Over time, I learned that she had worked for the author/journalist/activist Jessica Mitford, and was a psychotherapist who saw clients in her home. She told us that before we bought our house, and before the man who sold it to us, the house was owned by Nicomedes "Nick" Martinez, who had worked as a legislative assistant for Sen. John Burton and hosted lively dinner parties. It made me wish the walls could tell us all the San Francisco political secrets they might have absorbed.
Over the past year, Novelle grew thinner, but never let on to us that she was dying. In some ways, she seemed more energetic and purposeful than ever. A couple years ago, she'd had the front of her house re-done; workmen pulled down all the vines that had grown over the front of it, tore up the failing staircase, removed the shingles whose paint had faded to pink, nailed up new shingles and rebuilt her front stairs. At some point, though, the work trailed off, and went unfinished.
Earlier this year, I went outside one afternoon to find Novelle and three of her friends across the street, looking at the front of her house. She called me over and showed me a plank of wood with several colors of paint on it. "Which one do you like?" she asked. "I need to pick something for the front of the house." I can't remember all the colors, now; one was black, and another was a bold, deep red. I chose that one. "That's my favorite, too," she said. "I'm a painter, and it's one of my favorite colors to work with."
Novelle died in August. We found out when her son, who has the task of emptying her house and getting it ready for sale, told us one day while moving some of her belongings out onto the curb for passersby to pick through. On another day, he put out a deep red velvet chair, the fabric worn bald on the armrests. My partner pulled it into the garage for me. I haven't figured out what to do with it yet, but I'm glad to have something that she clearly used and loved.
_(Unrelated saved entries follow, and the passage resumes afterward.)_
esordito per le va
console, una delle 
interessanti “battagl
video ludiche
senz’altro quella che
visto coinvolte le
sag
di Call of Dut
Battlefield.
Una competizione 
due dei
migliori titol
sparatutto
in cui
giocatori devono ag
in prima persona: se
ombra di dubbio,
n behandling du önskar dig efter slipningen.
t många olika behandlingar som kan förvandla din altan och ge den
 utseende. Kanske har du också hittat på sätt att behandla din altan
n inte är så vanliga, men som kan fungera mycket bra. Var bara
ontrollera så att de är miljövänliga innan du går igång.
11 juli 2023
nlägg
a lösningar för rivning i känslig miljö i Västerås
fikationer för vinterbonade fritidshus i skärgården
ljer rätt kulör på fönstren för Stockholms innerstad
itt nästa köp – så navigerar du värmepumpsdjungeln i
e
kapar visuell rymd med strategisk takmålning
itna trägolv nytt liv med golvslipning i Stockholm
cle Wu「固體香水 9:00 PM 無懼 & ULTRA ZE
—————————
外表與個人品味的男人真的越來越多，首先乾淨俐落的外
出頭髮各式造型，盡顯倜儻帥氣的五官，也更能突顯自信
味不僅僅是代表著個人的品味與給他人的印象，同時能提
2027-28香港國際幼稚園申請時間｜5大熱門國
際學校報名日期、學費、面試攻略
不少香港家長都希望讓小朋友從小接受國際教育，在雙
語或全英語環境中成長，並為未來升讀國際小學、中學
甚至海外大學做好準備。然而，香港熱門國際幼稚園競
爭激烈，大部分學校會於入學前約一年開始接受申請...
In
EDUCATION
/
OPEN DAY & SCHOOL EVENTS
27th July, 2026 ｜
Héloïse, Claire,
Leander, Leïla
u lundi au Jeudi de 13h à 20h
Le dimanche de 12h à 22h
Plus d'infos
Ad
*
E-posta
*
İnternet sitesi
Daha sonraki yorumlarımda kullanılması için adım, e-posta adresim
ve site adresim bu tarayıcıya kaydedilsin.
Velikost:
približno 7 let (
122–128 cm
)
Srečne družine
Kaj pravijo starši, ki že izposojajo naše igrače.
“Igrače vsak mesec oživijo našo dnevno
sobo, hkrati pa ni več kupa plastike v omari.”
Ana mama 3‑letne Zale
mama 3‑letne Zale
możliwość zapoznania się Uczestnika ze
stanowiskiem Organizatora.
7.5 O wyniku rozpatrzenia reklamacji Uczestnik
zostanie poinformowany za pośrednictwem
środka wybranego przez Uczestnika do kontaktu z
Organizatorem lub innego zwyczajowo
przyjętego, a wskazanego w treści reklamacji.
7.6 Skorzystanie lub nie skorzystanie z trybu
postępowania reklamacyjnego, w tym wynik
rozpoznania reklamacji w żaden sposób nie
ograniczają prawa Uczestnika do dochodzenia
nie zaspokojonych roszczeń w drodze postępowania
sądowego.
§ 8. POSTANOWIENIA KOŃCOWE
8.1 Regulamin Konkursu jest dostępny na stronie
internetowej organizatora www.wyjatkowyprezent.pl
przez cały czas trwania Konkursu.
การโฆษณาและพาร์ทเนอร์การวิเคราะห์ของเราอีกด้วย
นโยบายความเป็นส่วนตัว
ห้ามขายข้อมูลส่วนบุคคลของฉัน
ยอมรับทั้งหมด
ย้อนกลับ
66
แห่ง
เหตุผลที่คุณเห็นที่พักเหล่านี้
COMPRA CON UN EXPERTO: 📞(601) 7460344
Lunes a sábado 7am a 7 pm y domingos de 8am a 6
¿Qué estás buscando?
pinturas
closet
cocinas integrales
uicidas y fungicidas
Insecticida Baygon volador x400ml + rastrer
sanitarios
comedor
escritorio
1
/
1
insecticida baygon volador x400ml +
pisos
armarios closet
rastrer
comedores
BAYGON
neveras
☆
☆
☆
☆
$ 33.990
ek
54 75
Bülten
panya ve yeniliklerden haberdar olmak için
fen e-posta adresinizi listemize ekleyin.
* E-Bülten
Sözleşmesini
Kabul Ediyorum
Over the past two weeks, painters have set up scaffolding in front of her house, although it was days before I saw what colors they were using. This week, the shingles have gotten their new look: dark red paint, just as Novelle wanted, with a dark gray trim. Her son could have picked something more modern -- it's what would fetch a higher price from potential buyers. But I like to think that, somewhere along the way, she left specific orders to paint her house that color when the time came.